El doctor examinó el cadáver durante varios minutos: comprobó la rigidez de las articulaciones, estudió los cortes en los antebrazos, las pupilas y la coloración de los cardenales bajo la barbilla. Por último, introdujo una mano en el agua ensangrentada y, tras tantear durante unos segundos, extrajo del fondo de la bañera una navaja de afeitar abierta.
—Aquí tiene su arma del crimen, agente —dijo por fin, mostrándole la navaja chorreante mientras se incorporaba con sorprendente agilidad en un hombre de casi setenta años.
—Déjela donde estaba o cuando lleguen los de homicidios me pulen.
Al oír esto, el rostro del doctor mudó de aspecto.
—¿La brigada de homicidios? ¿Aquí?
Comprendí su extrañeza. En un principio, salvo si el fallecido era alguien importante (y no parecía que un camarero de pueblo pudiera serlo), el caso era competencia de la guardia civil.
—Como lo oye. No crea que me hace gracia ser la chacha de los de homicidios, pero es lo que hay. En cuanto informamos y dimos el nombre del fallecido, se apropiaron del asunto. En fin —concluyó, soltando el aire por la nariz—, ¿sabe ya lo que ha ocurrido?
—Por supuesto —dijo el doctor terminando de secarse las manos con un pañuelo que había sacado del maletín—: ha muerto desangrado.
Por el rabillo del ojo, vi que Matías hacía esfuerzos para no reírse.
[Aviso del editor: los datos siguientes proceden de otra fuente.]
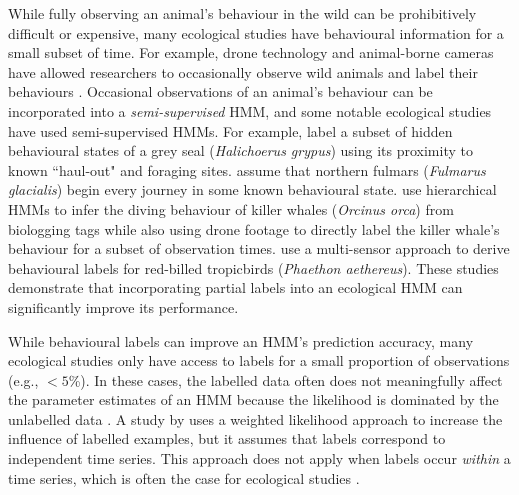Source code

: While fully observing an animal's behaviour in the wild can be prohibitively difficult or expensive, many ecological studies have behavioural information for a small subset of time. For example, drone technology and animal-borne cameras have allowed researchers to occasionally observe wild animals and label their behaviours \citep{McRae:2024}. Occasional observations of an animal's behaviour can be incorporated into a \textit{semi-supervised} HMM, and some notable ecological studies have used semi-supervised HMMs. For example, \citet{McClintock:2012} label a subset of hidden behavioural states of a grey seal (\textit{Halichoerus grypus}) using its proximity to known ``haul-out" and foraging sites. \citet{Pirotta:2018} assume that northern fulmars (\textit{Fulmarus glacialis}) begin every journey in some known behavioural state. \citet{McRae:2024} use hierarchical HMMs to infer the diving behaviour of killer whales (\textit{Orcinus orca}) from biologging tags while also using drone footage to directly label the killer whale's behaviour for a subset of observation times. \citet{Saldanha:2023} use a multi-sensor approach to derive behavioural labels for red-billed tropicbirds (\textit{Phaethon aethereus}). These studies demonstrate that incorporating partial labels into an ecological HMM can significantly improve its performance.

While behavioural labels can improve an HMM's prediction accuracy, many ecological studies only have access to labels for a small proportion of observations (e.g., $< 5$\%). In these cases, the labelled data often does not meaningfully affect the parameter estimates of an HMM because the likelihood is dominated by the unlabelled data \citep{Chapelle:2006, Ren:2020}. A study by \citet{Ji:2009} uses a weighted likelihood approach to increase the influence of labelled examples, but it assumes that labels correspond to independent time series. This approach does not apply when labels occur \textit{within} a time series, which is often the case for ecological studies \citep{Saldanha:2023, McRae:2024}.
En el baño comenzaba a notarse calor y tal vez fueran imaginaciones mías, pero también un olor dulzón. Contando el cadáver éramos cinco en unos seis metros cuadrados. Apenas podíamos movernos. Todo estaba comenzando a tomar un aire desquiciado, como algo soñado después de una cena copiosa.
—No me diga, doctor —respondió Abelardo—. ¿Eso es todo?
—Puedo decir muchas cosas más, algunas de ellas muy relevantes. Los cortes en las muñecas son de la misma longitud y profundidad, casi perfectamente rectas. El cadáver falleció entre las doce de la noche y las tres de la madrugada. Las marcas en el cuello son aproximadamente de la misma hora y, sí, probablemente sean de escopeta. Pero dudo que todo esto te sirva de algo si no has sido capaz de ver lo principal.
Abelardo tomó aire y pareció contar mentalmente hasta diez.
—¿Y qué es lo principal, si puede saberse? —preguntó por fin, masticando muy despacio cada palabra.
El doctor sonrió bajo la barba. Su rostro se llenó de arrugas.
—Los zapatos, hijo. Cuando uno planea pegarse un tiro con una escopeta de caza tiene que tirar del gatillo con el dedo gordo del pie, pero he aquí que el bueno de Rogelio está calzado y con los calcetines puestos. Además, somos animales de costumbres: lo primero que hace todo el mundo antes de introducirse voluntariamente en una bañera llena es quitarse los zapatos.
—A lo mejor estaba borracho —murmuró Matías—. A lo mejor…
—Es igual —le interrumpió el doctor. Abelardo estaba mudo y tieso como una estaca—. Lo de los zapatos es anecdótico. Son los cortes: idénticos, de idéntica profundidad, ése es el quid de la cuestión. Cuando un diestro se abre las venas, el corte en el brazo izquierdo es mucho más profundo y preciso que en el derecho. Pero no es el caso.
—¿Quiere decir que…? —comenzó a decir Abelardo, con los ojos muy abiertos.
El doctor asintió con la cabeza.
—Eso es, muchacho. Aprovecha el tiempo que queda hasta que lleguen los de homicidios, porque no creo que te veas en otra igual en tu vida. Este hombre no se ha suicidado, le han suicidado.